Older, wiser, jobless: US adults drawn by degrees

Jon Marcus reports from Seattle on efforts to coax mature students via credit for career experience

December 2, 2010

Like a lot of Americans, Mark Ball lost his job when the economy nosedived. And like a lot of Americans, he found that it was impossible to get a new job without a university degree.

In spite of a colourful 22-year career opening and managing restaurants and producing music, he said, "without those letters behind your name, you can't get ahead as much as you can with them".

As a married father of two, however, he did not have time to spend four years attending university. So he started looking for a place where he could cash in his work experience for academic credit.

City University of Seattle, like a growing number of US colleges and universities, was willing to do just that. Pressed to increase graduation rates, speed up the time it takes for students to complete degrees and cater for the growing number of adult learners and military veterans changing careers in a churning job market, institutions are taking a fresh look at "life experience".

Combined with credits from a two-year associate's degree he earned in his twenties, Mr Ball will head back out into the job market next spring armed with a four-year degree in marketing and communications after only 18 months.

Not everyone likes the idea of giving academic credit for work, military or volunteer experience, and the practice has so far been relatively limited.

But it is about to get a huge boost from a national campaign to be launched this week, when a coalition involving some of the US' most prestigious higher education associations will unveil an online service to help adults prepare portfolios of their work experience.

One hundred institutions in 30 of the 50 states have agreed to accept credit certified this way, with more signing up.

The coalition hopes to reach tens of thousands of adult learners within five years.

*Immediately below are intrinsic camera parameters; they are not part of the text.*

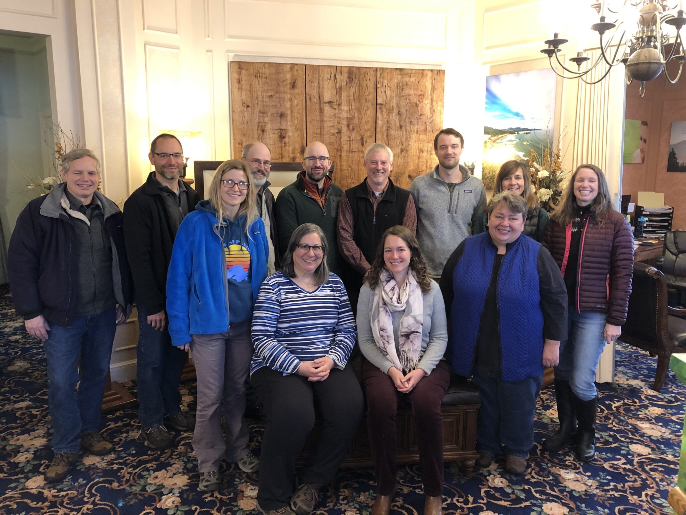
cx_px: 343
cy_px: 258
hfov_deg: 63.4
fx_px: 555
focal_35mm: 28
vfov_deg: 49.7
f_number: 1.8
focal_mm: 3.99
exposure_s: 1/15
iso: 64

"We've come to the conclusion that it's just not happening at the pace or scale it should be," said Pamela Tate, president and chief executive of the Council for Adult and Experiential Learning, which is behind the new campaign.

One reason is that many academics look down their noses at the practice. "They still believe that if you weren't in their class, you couldn't possibly know it," Ms Tate said.

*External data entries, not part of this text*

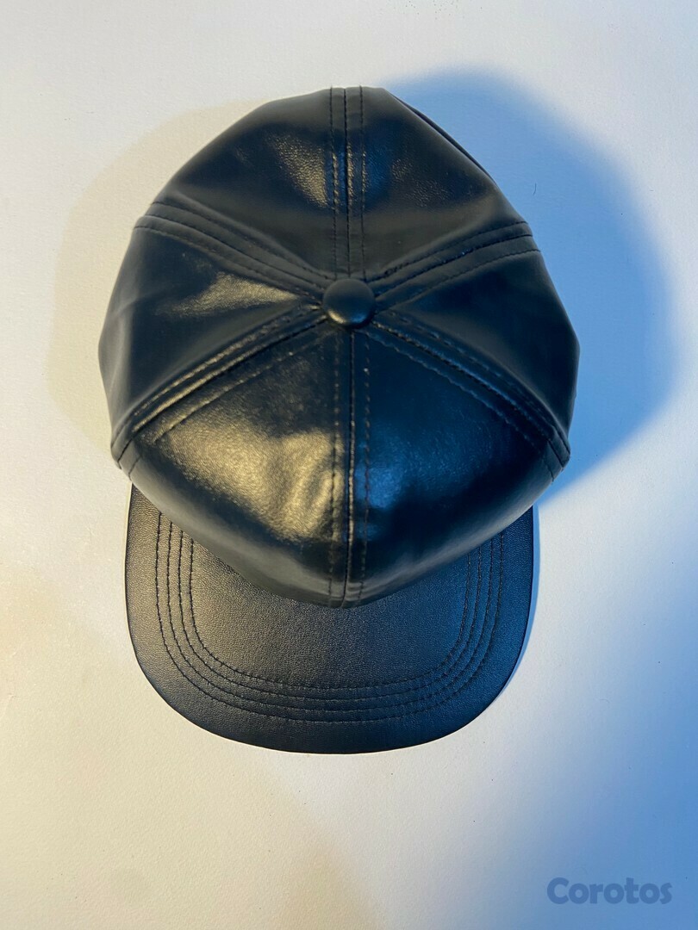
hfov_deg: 53.1
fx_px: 699
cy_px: 465
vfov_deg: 67.3
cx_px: 349
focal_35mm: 26
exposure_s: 1/60
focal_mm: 4.25
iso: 125
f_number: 1.8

Experiential learning was first tried in the US after the First World War, when returning soldiers were allowed to skip the first year of university study. But many of them proved unprepared for more advanced work, and the practice largely lapsed.

Low graduation rates a concern

The return of the practice is being driven in part by low US graduation rates. Fewer than 60 per cent of university students earn a bachelor's degree within six years, and the country has fallen from first in the world to 10th in the proportion of 25- to 34-year-olds with a degree.

An increasing number of the nation's 16 million university and college students are older than the traditional high-school graduates, with 40 per cent aged 25 and over. Evidence suggests that students who get credit for prior experience are more likely to complete degrees, and do it more quickly, saving time and money.

"It's coming back now in a big way because there is a national push from the federal government," said Marie Cini, vice-provost and dean of the University of Maryland University College, the online branch of the Maryland public university system.

"We're looking for new ways to help people realise that, even if they've been out in the workforce and have three kids and a busy life, there are ways to get a college degree that won't take 20 years," she said.

Universities do not take credits for work experience entirely for altruistic reasons; it has also become an important recruitment tool.

Some institutions that accept work-experience credits require students to take, and pay for, courses in which they put together portfolios of their life experience for review by faculty. Others offer institutional or standardised tests.

"From the outside, it looks easy, but it takes a lot of work," said Anthony Boben, a 49-year-old who was made redundant from a well-paid accounting job and who earned credit towards an economics degree at Lehman College, City University of New York.

Leah Schedin, 46, a classmate of Mr Ball's at City University of Seattle who lost her job as a marketing executive, agreed.

"I honestly thought that I would walk in the door and bring my résumé and do a few interviews with people," she said. "But it's a ridiculously hard process."

She prepared a 250-page portfolio to apply for credits, and ended up receiving the maximum 45 towards the 180 she needed for a bachelor's degree.

"My goal is to be back in my career," said Ms Schedin. "I wanted to get through fast. And I wanted some credit for those years I've put in."